Before any alliance summit to review the current phase of the NDR, alliance partners need to have genuine conversations within themselves to deal with the choices to be made. There is a compelling need to end the practice of viewing conflicting needs separately and addressing one over the other. Suppose there is a lesson for alliance partners; in that case, the liberation movement can swing from emphasising one part of an interdependent pair, often paradoxical, to focusing on the other. As inevitable as gravity is to natural science, so are paradoxes to interests as the currency of politics, especially when a generation has lost the ideological battle.

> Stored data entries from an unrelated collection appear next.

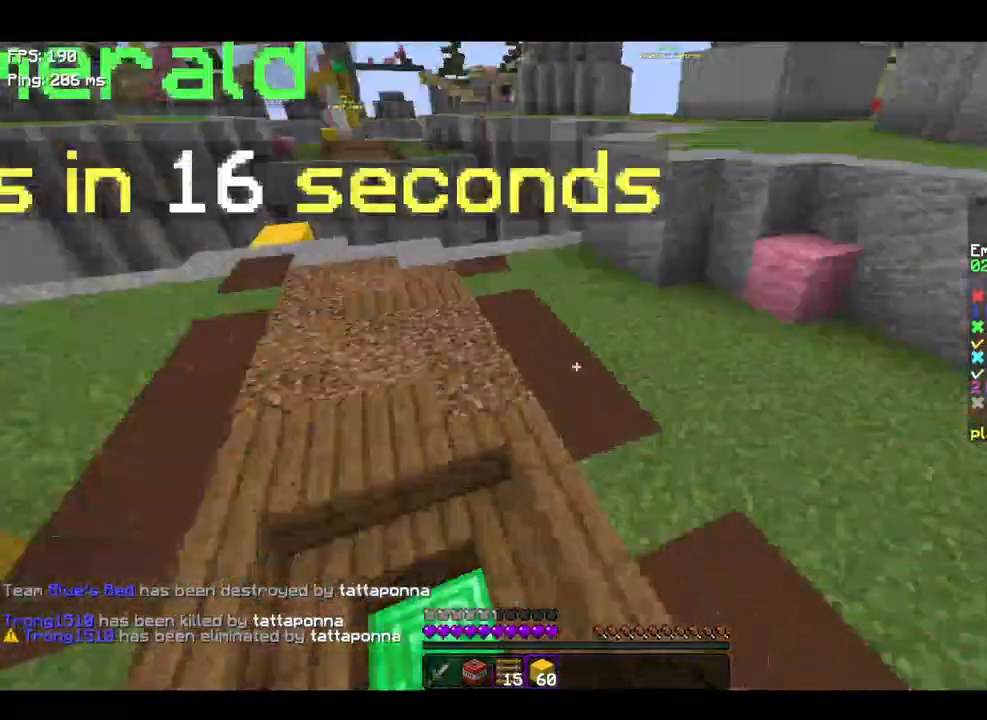
{"keys": ["d"], "events": [[67, "w", "up"], [167, "a", "down"], [300, "a", "up"], [400, "d", "down"]]}
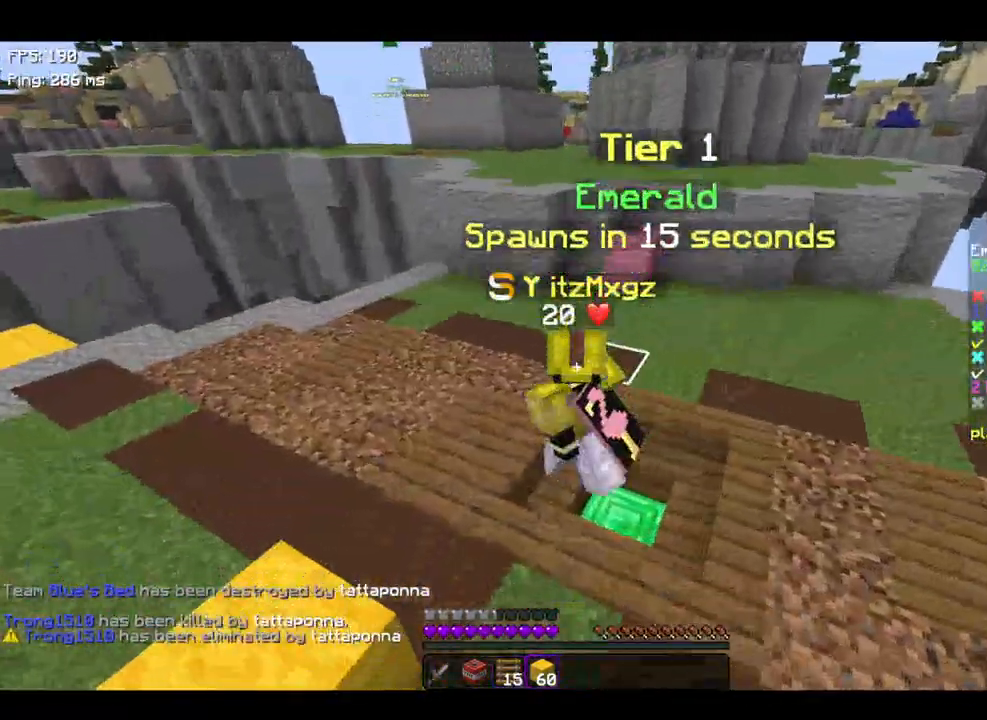
{"keys": ["d"], "events": [[67, "d", "up"], [100, "a", "down"], [267, "a", "up"], [267, "d", "down"]]}
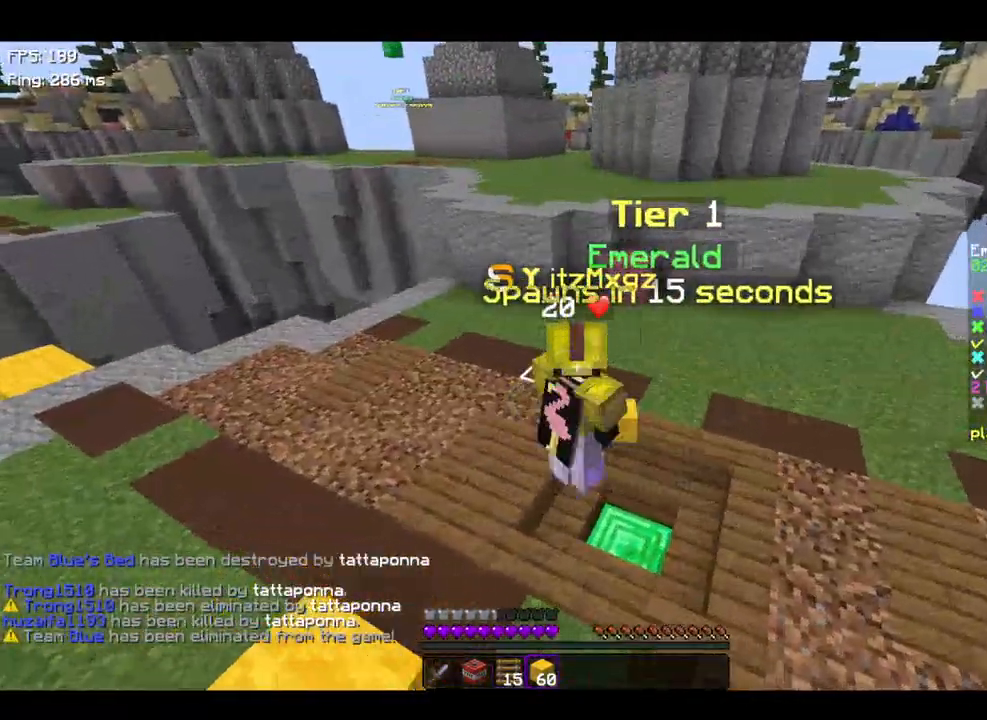
{"keys": ["d"], "events": [[100, "a", "down"], [167, "d", "up"], [300, "d", "down"], [367, "a", "up"]]}
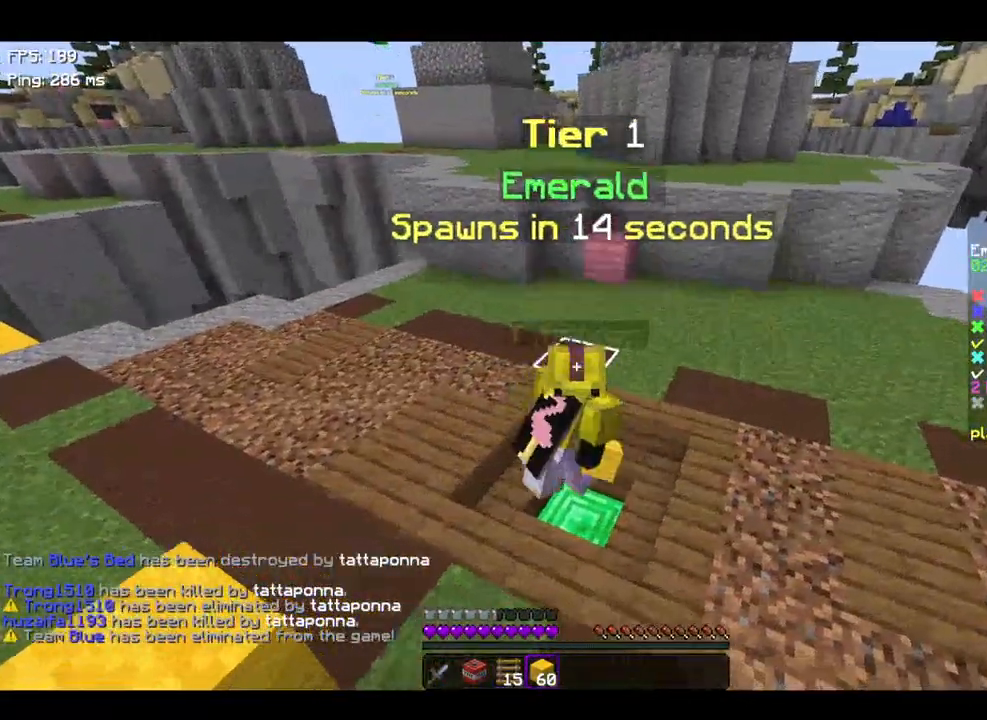
{"keys": ["d"], "events": [[67, "a", "down"], [67, "d", "up"], [267, "a", "up"], [400, "d", "down"]]}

Suppose the ANC sold; no one has given a compelling justification for the accusation. Given the balance of forces, this can only be because it engendered a more balanced approach to strategy and tactics. The leadership responsibility under the current circumstances is to find a balance of interdependent opposites in a society stuck in a geographical space tormented by past decisions of an irresponsible generation of racial oligarchs or apartheid architects. 'Interdependent opposites' refers to the idea that seemingly contradictory or opposing forces are often interconnected and interdependent in politics. Understanding and managing these interdependencies is crucial for effective decision-making and strategy formulation.
To stay relevant in this critical phase of defining South Africa within the arrangements it has agreed to govern itself, an appreciation that other people can deliver the liberation promises rather than liberation movement partners is the first logic all should embrace. Still believing in the support liquidated by corruption and state capture as the basis for a claim to be heard is an act of leadership desperation. The tripartite alliance owes it to its relevance to go into various strategic pigeonholes, which refer to specific areas or issues that require strategic planning and action to engage about what is next.

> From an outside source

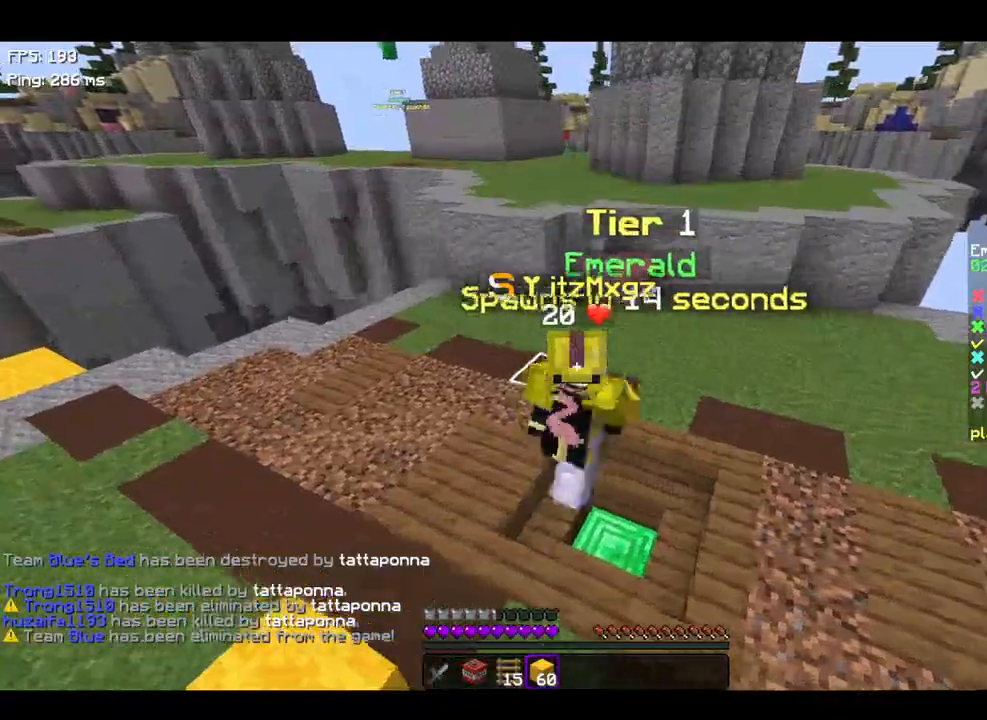
{"keys": ["d"], "events": [[67, "a", "down"], [67, "d", "up"], [500, "a", "up"], [500, "d", "down"]]}
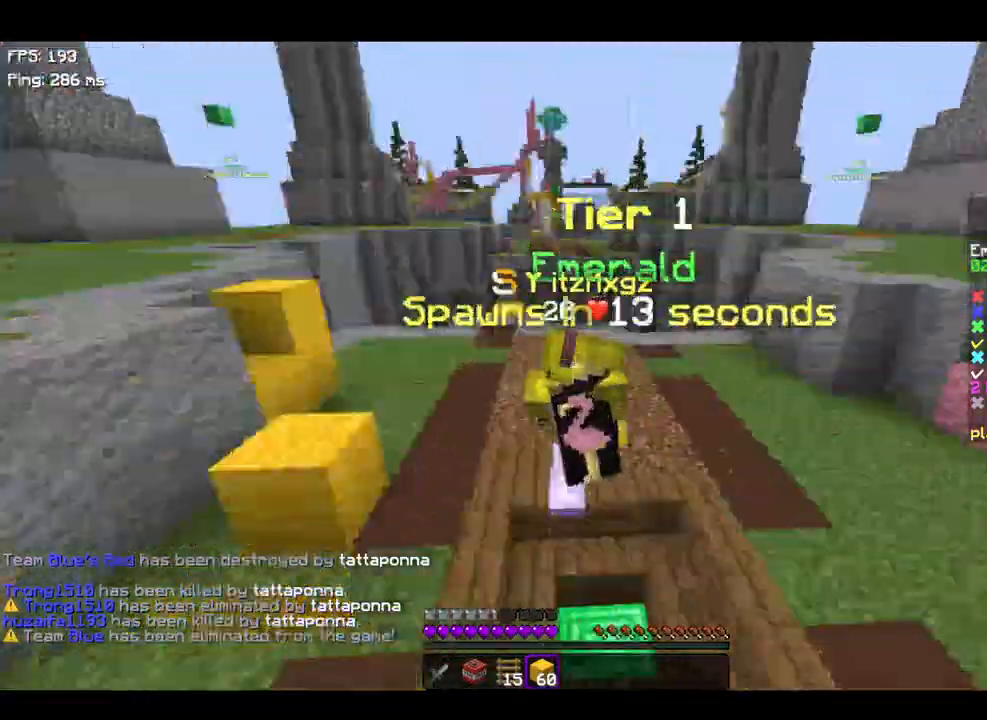
{"keys": ["a"], "events": [[200, "a", "down"], [300, "d", "up"]]}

The time has arrived for modern-day Moses Kotanes and JB Markses, leadership that focuses on what defines its mission without wanting to change everybody else’s mission. There will always be a power of ideological positioning, generally if not frequently exaggerated, and there is the power of the voting or approving public, which is difficult to exaggerate. The power of influencing the voting public, shaping opinions, sparking interest, and prompting action must be wrested from past ideologies and refocused on future relevance, especially for those involved in a context-laden historical alliance.

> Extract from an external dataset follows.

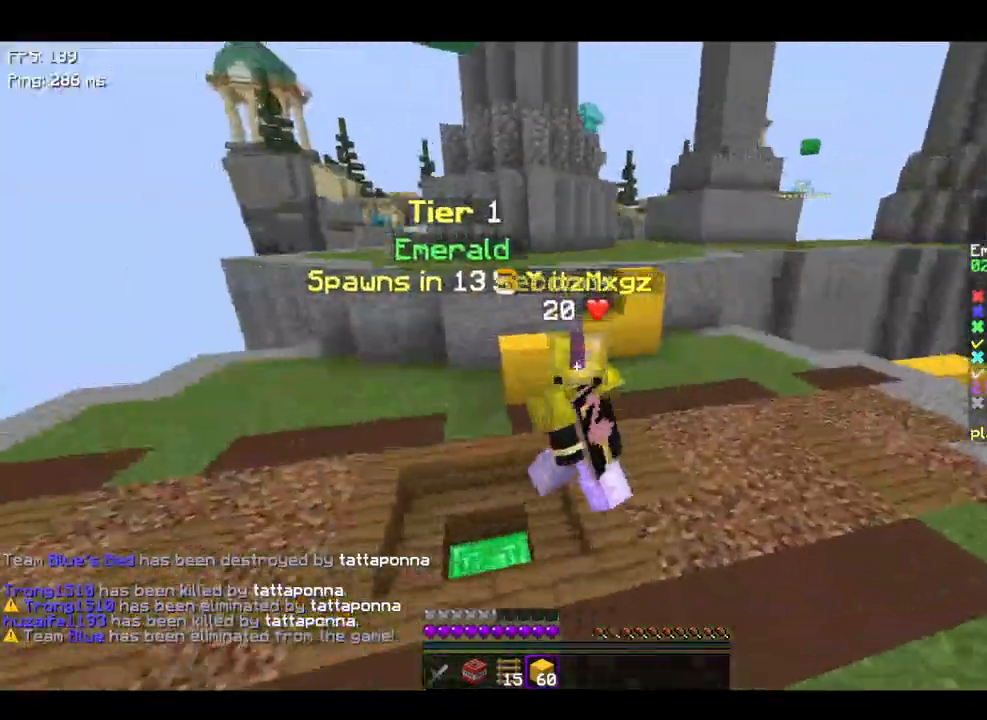
{"keys": ["d"], "events": [[300, "a", "up"], [300, "d", "down"]]}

Reason must trump ideology; the spats must stop. Under these conditions, a single mistake made by senior officials within the alliance, like the secretary-general, can potentially harm the alliance's reputation, requiring years to repair. As the complexity of alliance politics increases, so does the complexity of its paradoxes. This will need a continuous convergence of complex minds.
Dr FM Lucky Mathebula is a public policy analyst and the founder of The Thinc Foundation, a think tank based in Tshwane. He is a TUT research and innovation associate.